Antes do Ensaio do Lisado de Amebócitos do Limulus (LAL), a única forma de se avaliar a pirogenicidade em drogas parenterais e dispositivos médicos era o ensaio de pirogênio em coelhos da Farmacopéia Americana (USP). Especialmente para radiofármacos, o ensaio LAL é a escolha para a determinação de endotoxina bacteriana (pirogênio). O objetivo deste trabalho foi validar o método de formação de gel para alguns radiofármacos sem uma interferência mensurável. O guia do método LAL do Food and Drug Administration (FDA) define interferência como uma condição que causa uma diferença significativa entre os pontos finais de gelificação das séries de controle positivo da água e controle positivo do produto utilizando-se um endotoxina padrão. Os experimentos foram realizados de acordo com o teste de endotoxinas bacterianas da USP na m-iodobenzilguanidina-131I, nos radioisótopos Gálio-67 e Tálio-201, nos reagentes liofilizados DTPA, Fitato, GHA, SAH e Sn Coloidal. A Máxima Diluição Válida (MDV) foi calculada para cada produto com base na sua dose clínica e diluições seriadas abaixo da MDV foram avaliadas em duplicata para a detecção de interferências. A sensibilidade declarada do reagente de LAL foi de 0,125 UE mL-1 (Unidades de Endotoxina por mililitro). Para a validação, uma série de diluições foi feita utilizando-se padrão de endotoxina (PE) nas concentrações de 0,5 a 0,03 UE mL-1 para a confirmação da sensibilidade do reagente de LAL, em quadruplicata. A mesma série de diluições foi feita com o PE e o produto diluído 100 vezes em três lotes consecutivos de cada radiofármaco. Os produtos m-iodobenzilguanidina-131I, Gálio-67, Tálio-201, DTPA, SAH e Sn Coloidal foram compatíveis com o método no fator de diluição 1:100. Fitato e GHA apresentaram interferência no ensaio de formação de gel. Outras técnicas para determinar endotoxinas como o ensaio cromogênico (desenvolvimento de cor) e o turbidimétrico (desenvolvimento de turbidez) foram avaliadas para obter informações qualitativas e quantitativas sobre as concentrações de endotoxinas nas amostras.

Before the Limulus amebocyte lysate (LAL) test, the only available means of pirogenicity testing for parenteral drugs and medical devices was the United States Pharmacopoeia (USP) rabbit pyrogen test. Especially for radiopharmaceuticals, the LAL assay is the elective way to determine bacterial endotoxin. The aim of this work was to validate the gel clot method for some radiopharmaceuticals without measurable interference. The FDAs LALTest guideline defines interference as a condition that causes a significant difference between the endpoints of a positive water control and positive product control series using a standard endotoxin.

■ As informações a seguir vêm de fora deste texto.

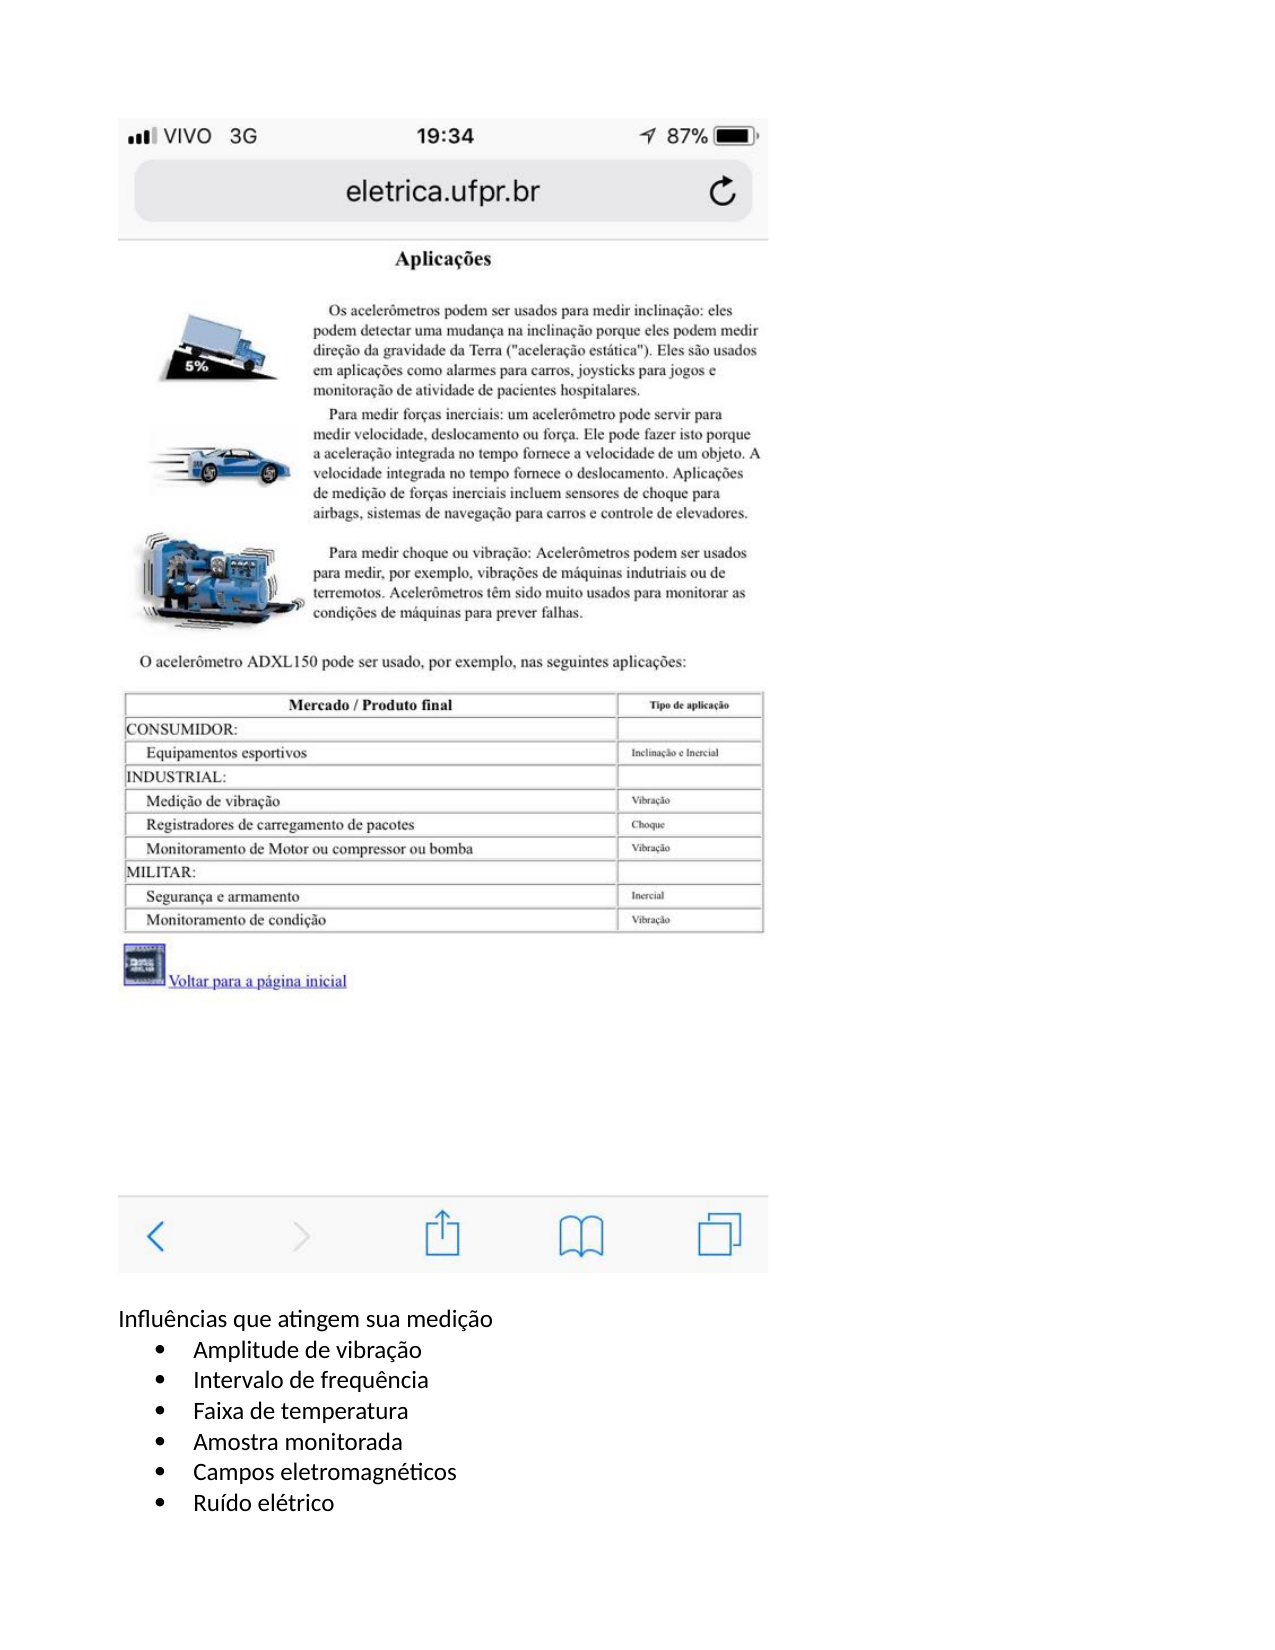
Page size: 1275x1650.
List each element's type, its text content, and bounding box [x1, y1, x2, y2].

list Intervalo de frequência [156, 1364, 1157, 1395]
list Amostra monitorada [156, 1426, 1157, 1456]
list Faixa de temperatura [156, 1395, 1157, 1426]
list Ruído elétrico [156, 1487, 1157, 1517]
text Influências que atingem sua medição [118, 1303, 1157, 1334]
list Campos eletromagnéticos [156, 1456, 1157, 1487]
list Amplitude de vibração [156, 1334, 1157, 1364]
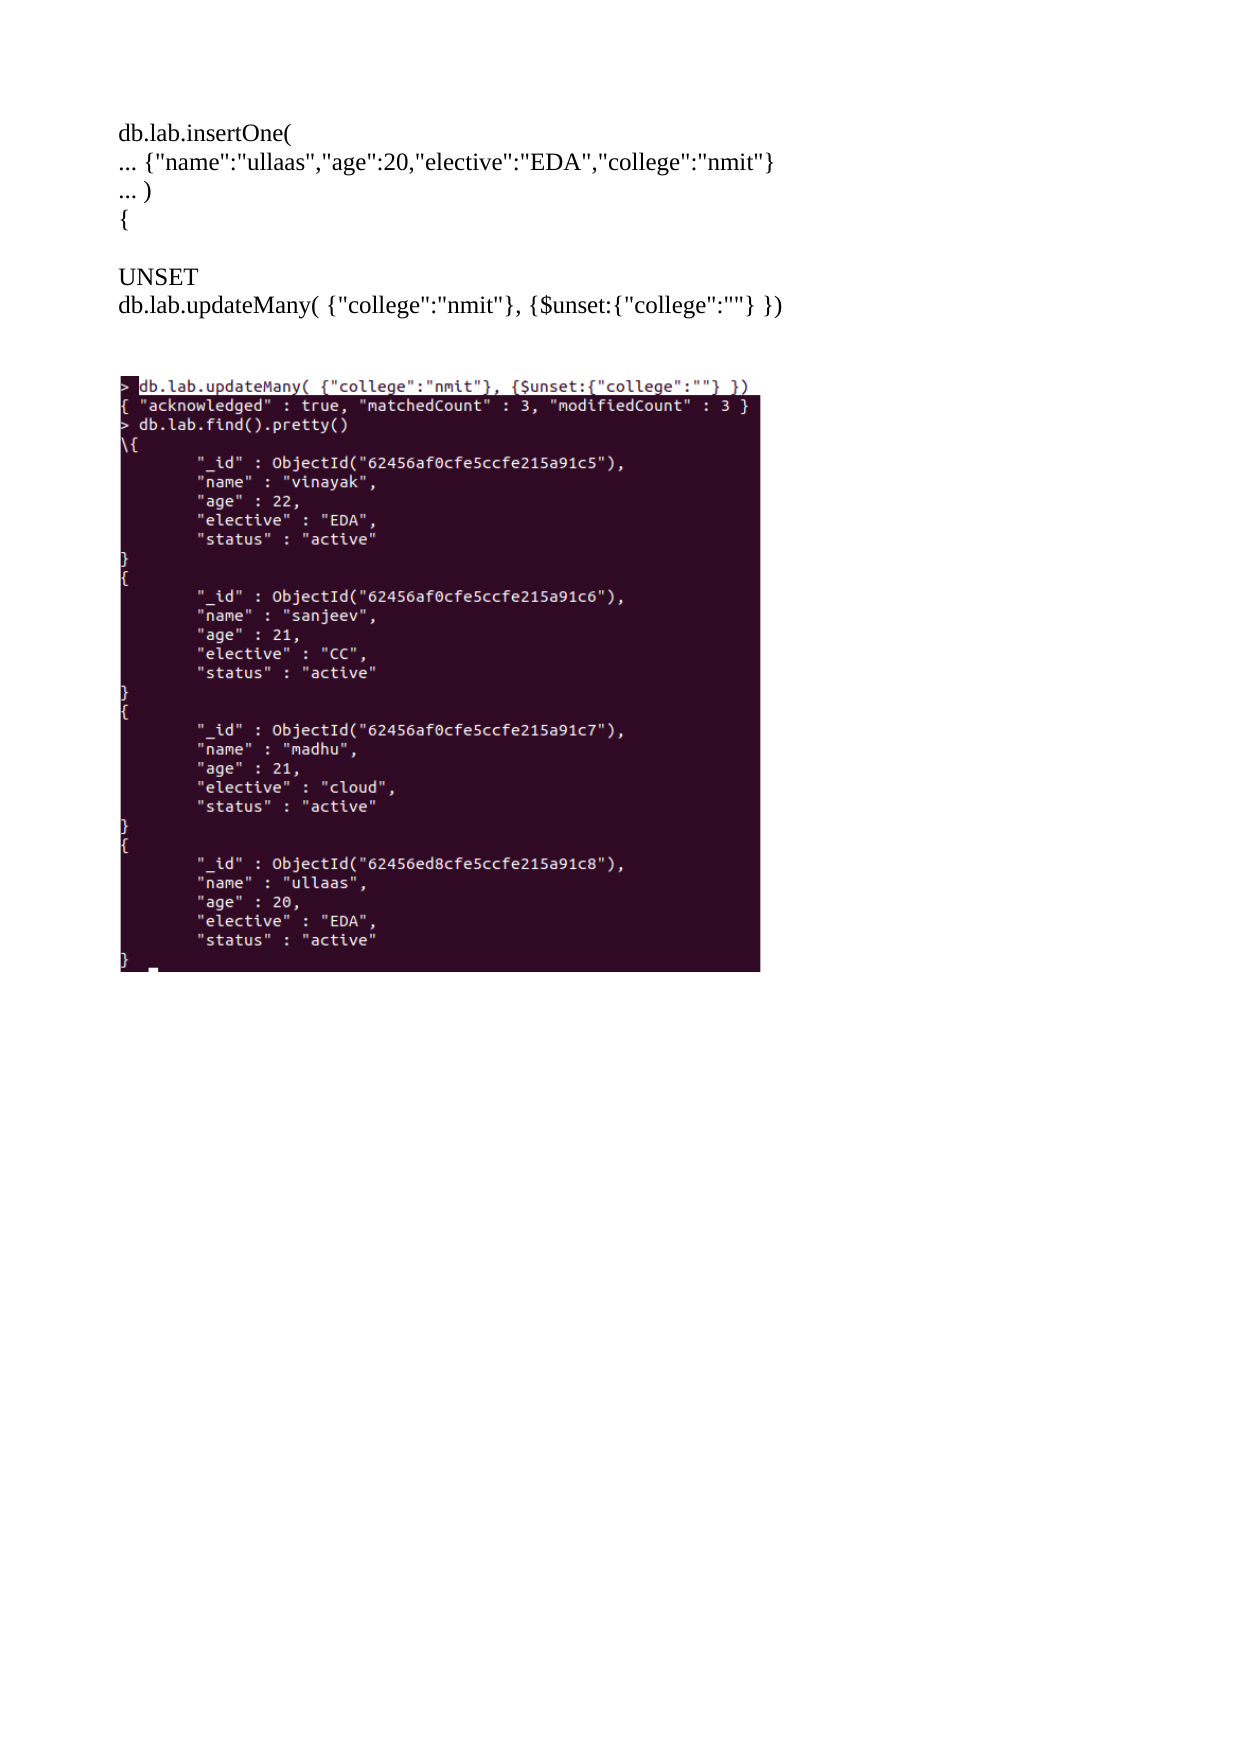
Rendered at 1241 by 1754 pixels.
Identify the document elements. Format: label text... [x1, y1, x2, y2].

Experiments were performed in accordance to the USP bacterial endotoxins test in the 131I- m-iodobenzylguanidine; the radioisotopes Gallium-67 and Thallium-201; the liophylized reagents DTPA, Phytate, GHA, HSA and Colloidal Tin. The Maximum Valid Dilution (MVD) was calculated for each product based upon the clinical dose of the material and a twofold serial dilution below the MVD was performed in duplicate to detect interferences. The labeled sensitivity of the used LAL reagent was 0.125 EU mL-1 (Endotoxin Units per milliliter). For validation, a dilution series was performed, a twofold dilution of control standard endotoxin (CSE) from 0.5 to 0.03 EU mL-1, to confirm the labeled sensitivity of the LAL reagent being tested in sterile and non pyrogenic water, in quadruplicate. The same dilution series was performed with the CSE and the product in the 1:100 dilution factor, in three consecutive batches of each radiopharmaceutical. The products 131I-m-iodobenzylguanidine, Gallium-67, Thallium-201, DTPA, HSA and Colloidal Tin were found compatible with the LAL test at a 1:100 dilution factor. Phytate and GHA showed some interference in the gel clot test. Other techniques to determine endotoxins as the chromogenic (color development) and the turbidimetric test (turbidity development), were also assessed to get valuable quantitative and qualitative information about the endotoxin concentration in samples.